For those who think that singing about ‘going on the **** with Jerry Yates’ is a valid reason to keep a player who hasn’t shown the necessary footballing intelligence to make the step up in quality, then it is time for a wake up call. It is the same supporters who did not see the bigger picture when Sullay Kaikai and Nathan Delfouneso were released, and Armand Gnanduillet was allowed to leave the club. If Blackpool are to consolidate their position in the Championship, it will be necessary to make clear-eyed decisions about the futures of CJ Hamilton, Jerry Yates, Ethan Robson, and Jordan Thorniley amongst others, whilst it is a given that Josh Bowler will leave and Charlie Kirk returns with a clean slate to managerless Charlton Athletic. There are frankly not enough goals in Madine, Lavery, and Jake Beesley without the acquisition of a proven striker, and those who can more reliably supply the ammunition.
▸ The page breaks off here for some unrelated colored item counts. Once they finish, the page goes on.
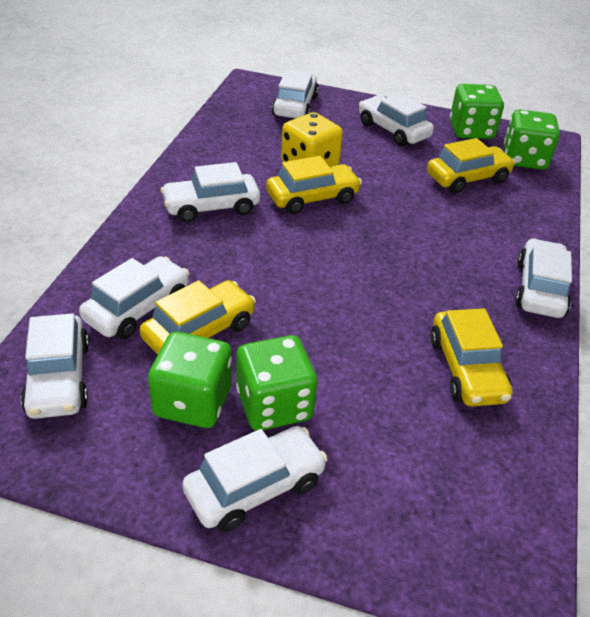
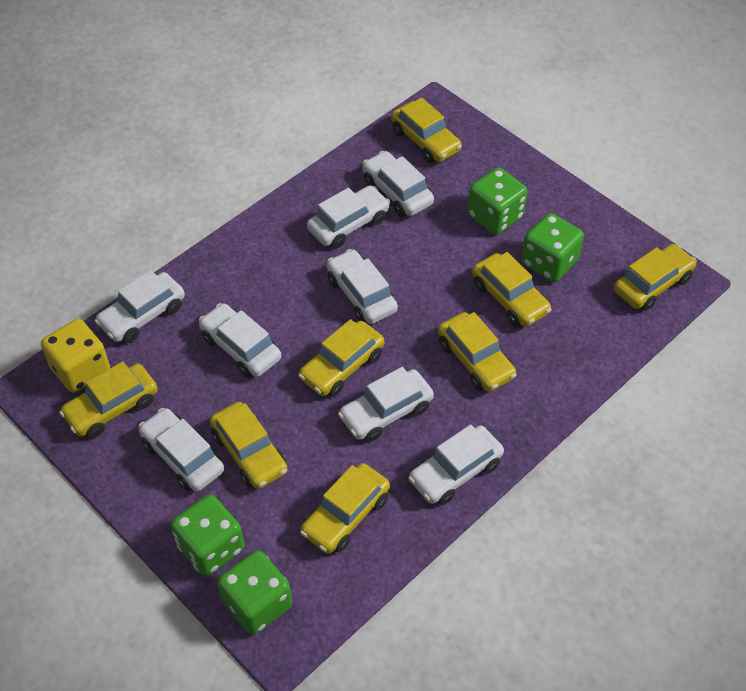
white car: [21,313,89,419] [79,256,189,339] [161,162,260,222] [182,426,328,532] [272,70,319,118] [359,93,434,146] [515,238,572,318] = 7 -> [95,270,185,343] [138,408,224,492] [198,303,281,378] [307,185,390,248] [327,249,398,324] [338,367,434,442] [362,151,434,217] [408,424,504,505] = 8
yellow car: [140,280,256,355] [266,156,362,214] [427,138,515,193] [430,308,513,406] = 4 -> [59,361,158,438] [210,402,288,489] [298,319,385,397] [300,463,390,554] [391,97,462,163] [438,312,517,392] [472,252,551,327] [614,244,697,311] = 8

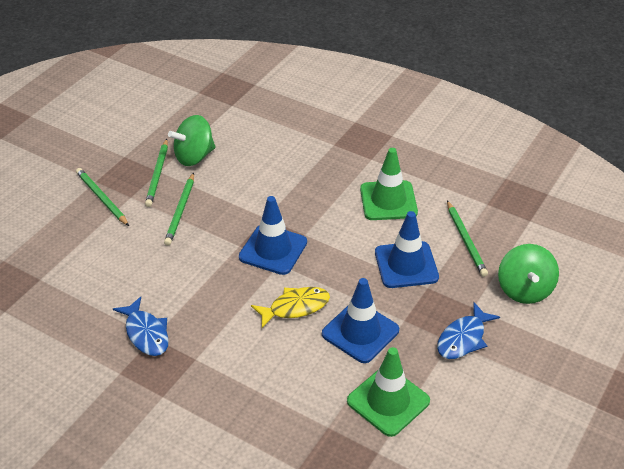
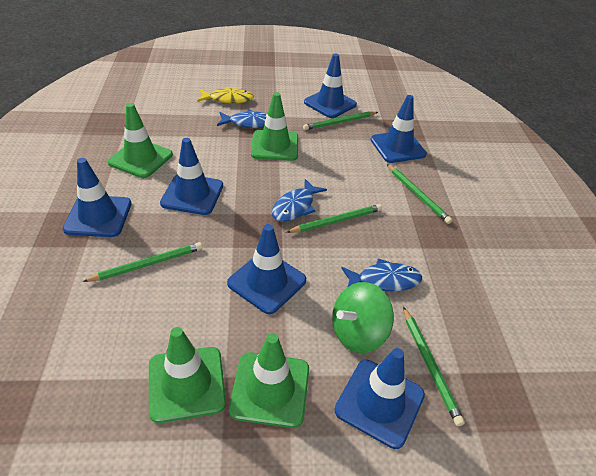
blue fish: [113,297,169,356] [437,302,500,359] = 2 -> [217,110,267,128] [272,179,327,222] [341,258,422,292] = 3
blue traffic cone: [239,196,307,275] [322,278,399,363] [375,211,439,288] = 3 -> [62,158,132,237] [160,138,223,215] [227,224,306,314] [304,53,357,118] [334,348,425,449] [370,95,427,163] = 6
green pencil: [76,168,129,226] [145,139,168,207] [164,173,194,246] [447,201,488,277] = 4 -> [82,242,203,282] [286,204,382,233] [303,111,378,130] [387,164,452,224] [403,307,465,426] = 5
green spinning top: [168,115,216,166] [498,244,559,304] = 2 -> [332,282,394,353] = 1
green traffic cone: [347,347,430,437] [360,148,418,220] = 2 -> [107,103,173,178] [149,327,226,423] [229,333,309,428] [251,92,298,161] = 4

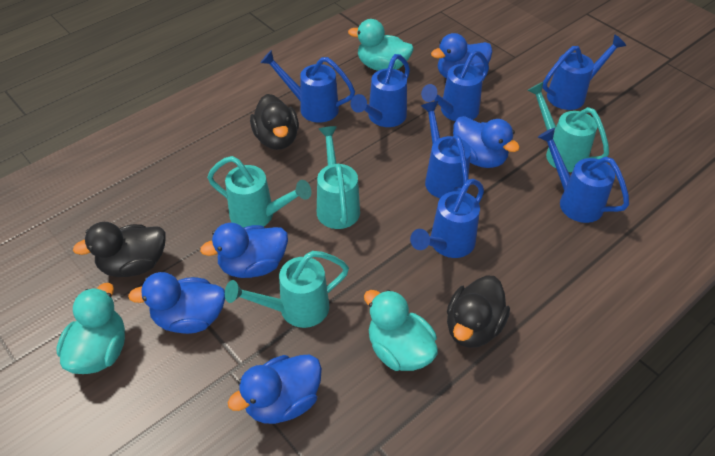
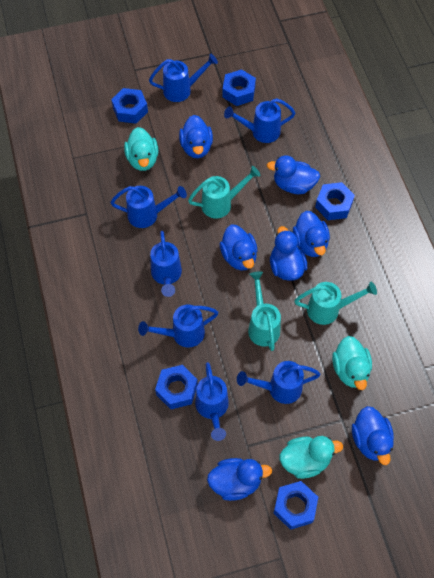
black duck: [73,222,165,277] [250,94,299,150] [447,275,510,348] = 3 -> none = 0
blue duck: [128,272,225,334] [200,223,288,278] [228,355,322,424] [431,33,493,79] [453,116,520,168] = 5 -> [179,115,213,158] [207,458,272,501] [219,224,258,271] [267,155,320,194] [270,226,307,281] [293,211,330,257] [352,406,394,465] = 7
blue nut: none = 0 -> [111,88,148,124] [155,365,198,409] [223,69,256,106] [273,481,318,530] [315,182,355,220] = 5
turquoise watering can: [207,156,311,228] [225,251,349,328] [317,126,360,229] [527,82,609,172] = 4 -> [188,166,260,219] [248,271,281,351] [294,282,377,325] = 3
There is much to ponder, celebrate, and anticipate over the short break between seasons, but Blackpool must not treat certain players as scared cows or being beyond criticism. Every member of the squad must justify his position within it, with the club having firmly put behind it the era where it had to keep substandard players in the absence of being able to afford replacements who would improve the team. It will be fascinating to see how the next few months unfold at the club, in effect acting as a bellwether to future ambitions and limitations.